Here are some of the articles covering the perplexing Gucci news: the International Fur Federation asks why Gucci wants to choke the world with plastic, the Globe and Mail looked into the potential impact on Canadian trappers, and Truth About Fur dissected Gucci’s “bizarre” interpretation of sustainability.

And while Gucci claims that millennials, who account for almost half its market, are against fur, this Business of Fashion article (above) talks about how this generation may actually be the one to boost the fur trade. If you want to delve into this further, Truth About Fur has a new blog post adding clarity to the relationship between fashion and the fur trade.

Seal on the Menu

Indigenous restaurant serves seal meat
More and more Canadian restaurants are featuring healthy and delicious seal meat, like Toronto’s indigenous restaurant, Kukum Kitchen. Animal activists, predictably, are all upset.

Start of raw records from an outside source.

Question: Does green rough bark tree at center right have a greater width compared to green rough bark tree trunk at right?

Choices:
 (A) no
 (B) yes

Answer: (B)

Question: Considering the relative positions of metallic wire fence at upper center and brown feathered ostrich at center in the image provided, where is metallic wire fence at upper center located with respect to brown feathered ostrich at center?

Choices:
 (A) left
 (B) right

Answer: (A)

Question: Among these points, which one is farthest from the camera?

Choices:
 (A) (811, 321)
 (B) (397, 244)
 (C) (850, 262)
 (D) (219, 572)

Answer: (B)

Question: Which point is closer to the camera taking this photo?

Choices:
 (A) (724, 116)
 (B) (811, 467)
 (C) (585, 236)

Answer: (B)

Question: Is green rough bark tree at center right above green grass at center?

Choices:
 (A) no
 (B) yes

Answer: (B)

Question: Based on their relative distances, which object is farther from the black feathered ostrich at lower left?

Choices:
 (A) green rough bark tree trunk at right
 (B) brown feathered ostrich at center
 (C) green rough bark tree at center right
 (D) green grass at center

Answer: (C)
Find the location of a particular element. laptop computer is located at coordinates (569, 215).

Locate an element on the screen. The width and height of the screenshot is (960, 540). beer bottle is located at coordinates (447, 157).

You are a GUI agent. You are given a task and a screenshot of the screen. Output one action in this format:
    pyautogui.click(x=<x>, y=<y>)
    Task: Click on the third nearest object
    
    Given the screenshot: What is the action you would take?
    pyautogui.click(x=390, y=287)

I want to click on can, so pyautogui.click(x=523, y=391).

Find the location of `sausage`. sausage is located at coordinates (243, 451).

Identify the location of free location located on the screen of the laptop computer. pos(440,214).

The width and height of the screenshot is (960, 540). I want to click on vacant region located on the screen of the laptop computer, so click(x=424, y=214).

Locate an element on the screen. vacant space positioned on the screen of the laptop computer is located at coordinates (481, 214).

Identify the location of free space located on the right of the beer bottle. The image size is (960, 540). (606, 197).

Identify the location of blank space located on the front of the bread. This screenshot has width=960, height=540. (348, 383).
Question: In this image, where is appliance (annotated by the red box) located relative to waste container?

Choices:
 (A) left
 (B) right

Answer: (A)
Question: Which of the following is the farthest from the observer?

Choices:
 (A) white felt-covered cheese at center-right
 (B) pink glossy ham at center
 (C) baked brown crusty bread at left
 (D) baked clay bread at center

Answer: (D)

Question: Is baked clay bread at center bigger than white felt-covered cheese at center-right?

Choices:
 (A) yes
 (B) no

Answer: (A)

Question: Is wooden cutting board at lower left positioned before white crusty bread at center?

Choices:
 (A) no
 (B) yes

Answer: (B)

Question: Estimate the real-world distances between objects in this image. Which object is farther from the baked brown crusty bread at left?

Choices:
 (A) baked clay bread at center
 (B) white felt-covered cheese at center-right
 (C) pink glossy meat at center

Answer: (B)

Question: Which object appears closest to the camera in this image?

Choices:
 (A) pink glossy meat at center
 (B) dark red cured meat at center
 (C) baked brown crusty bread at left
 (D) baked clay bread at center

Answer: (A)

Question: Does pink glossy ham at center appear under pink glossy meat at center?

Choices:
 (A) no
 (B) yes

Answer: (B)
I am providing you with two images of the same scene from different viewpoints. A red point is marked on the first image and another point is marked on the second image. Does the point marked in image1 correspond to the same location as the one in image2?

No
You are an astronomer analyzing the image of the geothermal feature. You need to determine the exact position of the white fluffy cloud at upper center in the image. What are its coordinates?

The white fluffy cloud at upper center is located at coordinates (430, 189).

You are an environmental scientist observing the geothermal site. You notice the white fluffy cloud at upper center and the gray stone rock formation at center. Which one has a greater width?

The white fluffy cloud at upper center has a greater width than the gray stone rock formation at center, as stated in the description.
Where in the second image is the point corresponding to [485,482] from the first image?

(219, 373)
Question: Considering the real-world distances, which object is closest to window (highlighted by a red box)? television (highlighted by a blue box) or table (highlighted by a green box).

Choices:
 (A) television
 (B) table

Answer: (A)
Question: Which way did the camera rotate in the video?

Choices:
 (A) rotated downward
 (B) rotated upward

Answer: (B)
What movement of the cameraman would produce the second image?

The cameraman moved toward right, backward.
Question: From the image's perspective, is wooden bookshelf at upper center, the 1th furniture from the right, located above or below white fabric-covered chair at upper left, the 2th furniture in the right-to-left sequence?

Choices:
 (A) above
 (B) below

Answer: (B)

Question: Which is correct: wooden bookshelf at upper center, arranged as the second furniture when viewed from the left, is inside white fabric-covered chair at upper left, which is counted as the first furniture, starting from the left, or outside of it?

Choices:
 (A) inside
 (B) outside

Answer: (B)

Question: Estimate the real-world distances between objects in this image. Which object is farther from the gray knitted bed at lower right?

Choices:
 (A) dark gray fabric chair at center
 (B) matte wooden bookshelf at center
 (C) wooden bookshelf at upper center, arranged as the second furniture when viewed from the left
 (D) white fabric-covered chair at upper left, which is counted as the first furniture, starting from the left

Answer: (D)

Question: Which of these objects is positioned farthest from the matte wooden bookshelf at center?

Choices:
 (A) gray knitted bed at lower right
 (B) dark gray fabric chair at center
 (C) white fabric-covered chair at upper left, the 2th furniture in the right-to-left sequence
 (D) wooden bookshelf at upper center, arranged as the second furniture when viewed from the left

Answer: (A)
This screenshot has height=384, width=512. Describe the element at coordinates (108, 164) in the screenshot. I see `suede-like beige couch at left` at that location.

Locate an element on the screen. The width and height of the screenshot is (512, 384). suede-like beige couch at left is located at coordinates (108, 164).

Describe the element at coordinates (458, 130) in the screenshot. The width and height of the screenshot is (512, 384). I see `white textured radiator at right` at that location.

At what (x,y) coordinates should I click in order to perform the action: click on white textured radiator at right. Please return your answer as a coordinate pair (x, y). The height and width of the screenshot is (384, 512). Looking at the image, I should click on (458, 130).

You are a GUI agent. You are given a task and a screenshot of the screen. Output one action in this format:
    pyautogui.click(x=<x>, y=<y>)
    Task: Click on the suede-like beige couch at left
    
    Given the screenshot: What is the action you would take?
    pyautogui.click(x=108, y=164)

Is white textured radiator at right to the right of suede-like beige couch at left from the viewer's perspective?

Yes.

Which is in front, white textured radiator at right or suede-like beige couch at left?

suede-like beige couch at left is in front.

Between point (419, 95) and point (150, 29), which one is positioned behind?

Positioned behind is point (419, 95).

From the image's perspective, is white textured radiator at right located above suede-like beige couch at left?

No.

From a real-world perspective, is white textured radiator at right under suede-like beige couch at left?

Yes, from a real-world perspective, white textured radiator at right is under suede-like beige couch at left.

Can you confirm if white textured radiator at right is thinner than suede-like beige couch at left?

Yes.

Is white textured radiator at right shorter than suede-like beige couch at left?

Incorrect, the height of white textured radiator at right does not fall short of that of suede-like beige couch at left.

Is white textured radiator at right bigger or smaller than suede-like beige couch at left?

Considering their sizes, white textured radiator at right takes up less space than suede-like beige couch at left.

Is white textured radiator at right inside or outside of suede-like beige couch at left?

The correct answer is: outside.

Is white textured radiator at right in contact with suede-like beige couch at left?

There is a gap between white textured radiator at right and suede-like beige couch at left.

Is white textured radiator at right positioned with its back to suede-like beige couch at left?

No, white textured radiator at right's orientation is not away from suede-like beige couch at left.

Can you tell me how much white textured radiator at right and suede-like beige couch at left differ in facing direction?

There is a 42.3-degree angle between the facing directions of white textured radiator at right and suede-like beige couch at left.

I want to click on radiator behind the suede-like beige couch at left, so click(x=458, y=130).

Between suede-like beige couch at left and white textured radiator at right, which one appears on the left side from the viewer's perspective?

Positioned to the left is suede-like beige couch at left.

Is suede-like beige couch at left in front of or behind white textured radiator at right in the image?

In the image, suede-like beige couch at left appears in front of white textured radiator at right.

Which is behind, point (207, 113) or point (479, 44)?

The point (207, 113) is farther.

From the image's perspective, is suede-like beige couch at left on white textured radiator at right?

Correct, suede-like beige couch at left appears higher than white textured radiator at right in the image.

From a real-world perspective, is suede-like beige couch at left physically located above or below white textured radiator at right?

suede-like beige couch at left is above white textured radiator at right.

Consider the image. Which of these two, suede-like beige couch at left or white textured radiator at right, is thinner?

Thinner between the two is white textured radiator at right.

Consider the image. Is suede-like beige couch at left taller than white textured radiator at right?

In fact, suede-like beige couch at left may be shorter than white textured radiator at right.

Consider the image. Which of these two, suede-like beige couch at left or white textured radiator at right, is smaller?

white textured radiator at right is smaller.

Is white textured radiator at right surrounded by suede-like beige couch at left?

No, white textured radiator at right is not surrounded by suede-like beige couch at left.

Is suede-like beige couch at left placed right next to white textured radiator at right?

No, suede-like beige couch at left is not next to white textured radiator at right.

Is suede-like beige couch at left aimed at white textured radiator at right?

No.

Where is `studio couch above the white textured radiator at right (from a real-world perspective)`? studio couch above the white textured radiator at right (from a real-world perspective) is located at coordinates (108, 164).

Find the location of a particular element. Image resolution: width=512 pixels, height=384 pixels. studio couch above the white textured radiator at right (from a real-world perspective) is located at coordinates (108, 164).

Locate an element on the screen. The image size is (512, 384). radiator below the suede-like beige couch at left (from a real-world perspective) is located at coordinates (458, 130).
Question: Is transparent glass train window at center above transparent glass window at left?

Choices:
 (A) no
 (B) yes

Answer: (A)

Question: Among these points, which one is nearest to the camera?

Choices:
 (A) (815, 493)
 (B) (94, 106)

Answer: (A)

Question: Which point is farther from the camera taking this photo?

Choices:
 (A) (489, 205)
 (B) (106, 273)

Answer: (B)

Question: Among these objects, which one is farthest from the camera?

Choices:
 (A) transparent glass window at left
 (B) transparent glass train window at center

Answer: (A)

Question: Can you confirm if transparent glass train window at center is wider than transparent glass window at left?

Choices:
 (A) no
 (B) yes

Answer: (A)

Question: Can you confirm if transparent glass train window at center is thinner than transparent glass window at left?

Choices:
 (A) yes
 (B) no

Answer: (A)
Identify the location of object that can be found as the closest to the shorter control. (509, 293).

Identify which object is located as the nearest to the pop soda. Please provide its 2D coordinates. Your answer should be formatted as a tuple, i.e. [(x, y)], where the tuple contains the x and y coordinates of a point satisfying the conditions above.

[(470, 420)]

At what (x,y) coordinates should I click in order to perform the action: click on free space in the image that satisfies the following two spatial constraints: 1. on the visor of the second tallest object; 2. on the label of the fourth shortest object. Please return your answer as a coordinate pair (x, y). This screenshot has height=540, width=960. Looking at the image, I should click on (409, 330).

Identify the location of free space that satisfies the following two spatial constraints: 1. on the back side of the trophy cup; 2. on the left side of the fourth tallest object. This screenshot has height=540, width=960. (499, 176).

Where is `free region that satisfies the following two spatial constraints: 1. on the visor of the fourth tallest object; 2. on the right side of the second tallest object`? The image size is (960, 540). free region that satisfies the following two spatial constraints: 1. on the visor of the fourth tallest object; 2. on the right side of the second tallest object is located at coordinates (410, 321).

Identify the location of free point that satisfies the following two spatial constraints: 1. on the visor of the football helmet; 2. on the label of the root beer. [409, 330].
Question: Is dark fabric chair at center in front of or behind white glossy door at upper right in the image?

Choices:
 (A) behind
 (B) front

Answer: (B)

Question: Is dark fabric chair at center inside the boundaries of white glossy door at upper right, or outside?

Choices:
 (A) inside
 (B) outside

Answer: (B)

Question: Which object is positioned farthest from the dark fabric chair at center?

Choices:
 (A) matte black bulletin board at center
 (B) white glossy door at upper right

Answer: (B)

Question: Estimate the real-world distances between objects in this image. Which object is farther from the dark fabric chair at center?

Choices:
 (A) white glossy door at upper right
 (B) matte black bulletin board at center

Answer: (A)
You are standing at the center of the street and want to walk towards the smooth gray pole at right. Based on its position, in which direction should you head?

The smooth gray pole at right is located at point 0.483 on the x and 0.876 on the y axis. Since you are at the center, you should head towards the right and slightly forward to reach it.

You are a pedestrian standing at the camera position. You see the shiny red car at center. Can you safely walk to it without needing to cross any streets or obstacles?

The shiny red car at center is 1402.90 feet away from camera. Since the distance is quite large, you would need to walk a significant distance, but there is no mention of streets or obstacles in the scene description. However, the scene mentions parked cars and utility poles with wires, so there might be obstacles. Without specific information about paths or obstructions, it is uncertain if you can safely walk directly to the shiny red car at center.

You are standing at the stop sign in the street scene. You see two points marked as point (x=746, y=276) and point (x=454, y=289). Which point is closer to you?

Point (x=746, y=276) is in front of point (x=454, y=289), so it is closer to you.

Just as illogical as Gucci’s reason for dropping fur has been activists’ campaigns against the growing number of restaurants serving seal meat. Their latest target is the indigenous restaurant Kukum Kitchen in Toronto (above). The people of Toronto like eating meat as much as anyone, and no one bats an eyelid at steakhouses or burger joints. But put seal on the menu, and the activists go into meltdown.

Or maybe it’s just that general anti-meat protests are hard to take seriously, like this one of PETAphiles dressing up like scary clowns.

Meanwhile there’s been the usual steady flow of news articles discrediting activist campaigns, like this one talking about PETA’s kill rates, and this one debunking the idea that sheep can live without being sheared. If you have a business that is at risk of getting targeted by activists, check out Truth About Fur’s guide to dealing with protesters, in person and on-line.

Wild Fur News

In the world of trapping and wild fur, a big Canadian story is the Royal Canadian Mounted Police’s demand for 4,470 muskrat hats (below). Alan Herscovici, part of our team here at Truth About Fur, discussed the issues surrounding this story on the radio.

Muskrat hats for RCMP
Keep them coming, say the Mounties. Former RCMP commissioner Giuliano Zaccardelli in a traditional muskrat hat in 2001. Photo: Ken Gigliotti/Winnipeg Free Press/Canadian Press.

Wild animals are causing problems in several areas. Coyotes in the Yakima Valley need to be controlled, as do the deer on Staten Island. (Surprise, surprise, the deer vasectomy program didn’t work.) Rather than spend money trying to sterilise these animals or find other strange ways to control the populations, we like the idea of starting a state-controlled company that sells the fur from pest and nuisance animals.

Interested in getting involved in conservation? Let’s end this month’s roundup with this great article on how we can all get involved in protecting our environment, and some nice animals on camera. Our favourite live cam right now is the the bison cam, which is following a herd of bison in Saskatchewan.